The problem is, Kemp shares Cagle’s low assessment of his party, its base and how to win its support. He may not have confessed to it in a secretly taped conversation, but he communicates it loud and clear through the campaign ads that he is paying hundreds of thousands of dollars to air.
“I’m Brian Kemp,” he says to introduce himself in his latest ad. “You’ve heard about all my guns, my chain saw and my truck.” And indeed, he’s sitting on the bed of a pickup, with a shotgun over his shoulder and a chain saw behind him, as if these were the tools that will make him a good governor.

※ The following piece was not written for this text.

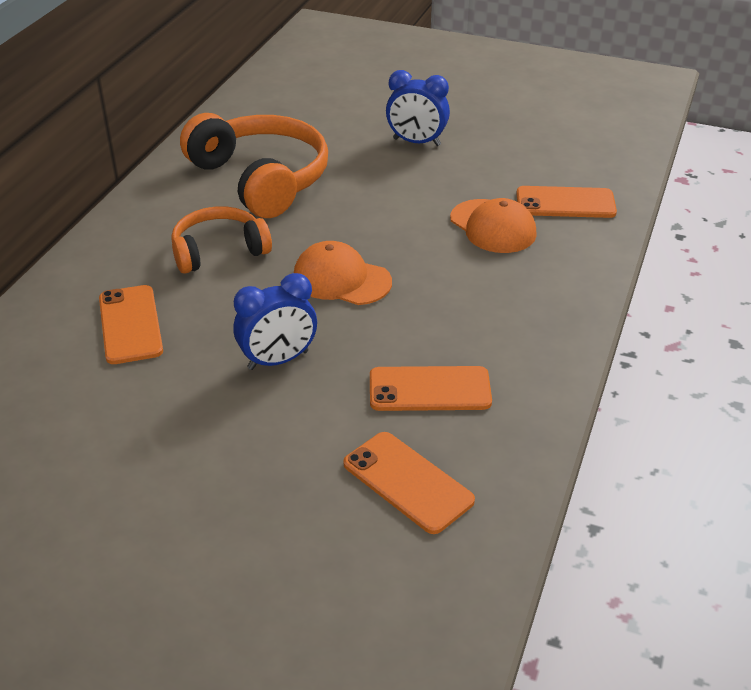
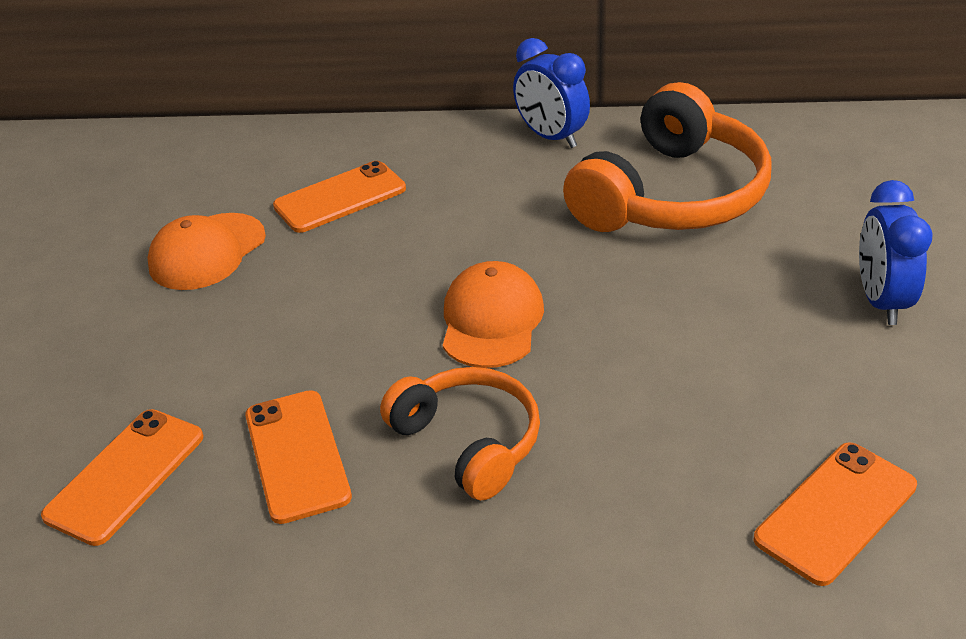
camera: 75 degrees right, 0 degrees up
(219, 251) = (500, 211): orange headphones -> orange headphones (468, 442)
(278, 360) = (314, 314): blue clock -> blue clock (551, 137)
(493, 226) = (704, 436): orange cap -> orange cap (207, 252)
(565, 203) = (835, 512): orange phone -> orange phone turned 60 degrees clockwise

Zell Miller, the late governor and senator, used to go crazy over media depictions of Southerners as nothing more than rednecks and hillbillies. A few years back, when CBS proposed to resurrect its old “Beverly Hillbillies” franchise, Zell did what Zell did best, which is to rant.
“What CBS propose(s) to do with this cracker comedy is bigotry, pure and simple. Bigotry for big bucks,” Miller fumed in a speech on the Senate floor. “They know that the only minority left in this country that you can make fun of and demean and humiliate … are hillbillies in particular and rural people in general.”
What we’re seeing in these ads and in this campaign is not a vision for Georgia’s future. It’s not a debate about improving public education and the state’s universities so we can compete for well-paying jobs, or about saving the rural hospitals that keep local communities viable. It’s not about investing in transit options or other foundations of a 21st century economy.
Take it from a man who knows: It’s about “who had the biggest gun, who had the biggest truck, and who could be the craziest.”
Georgia is better than this. At least I’d like to think so.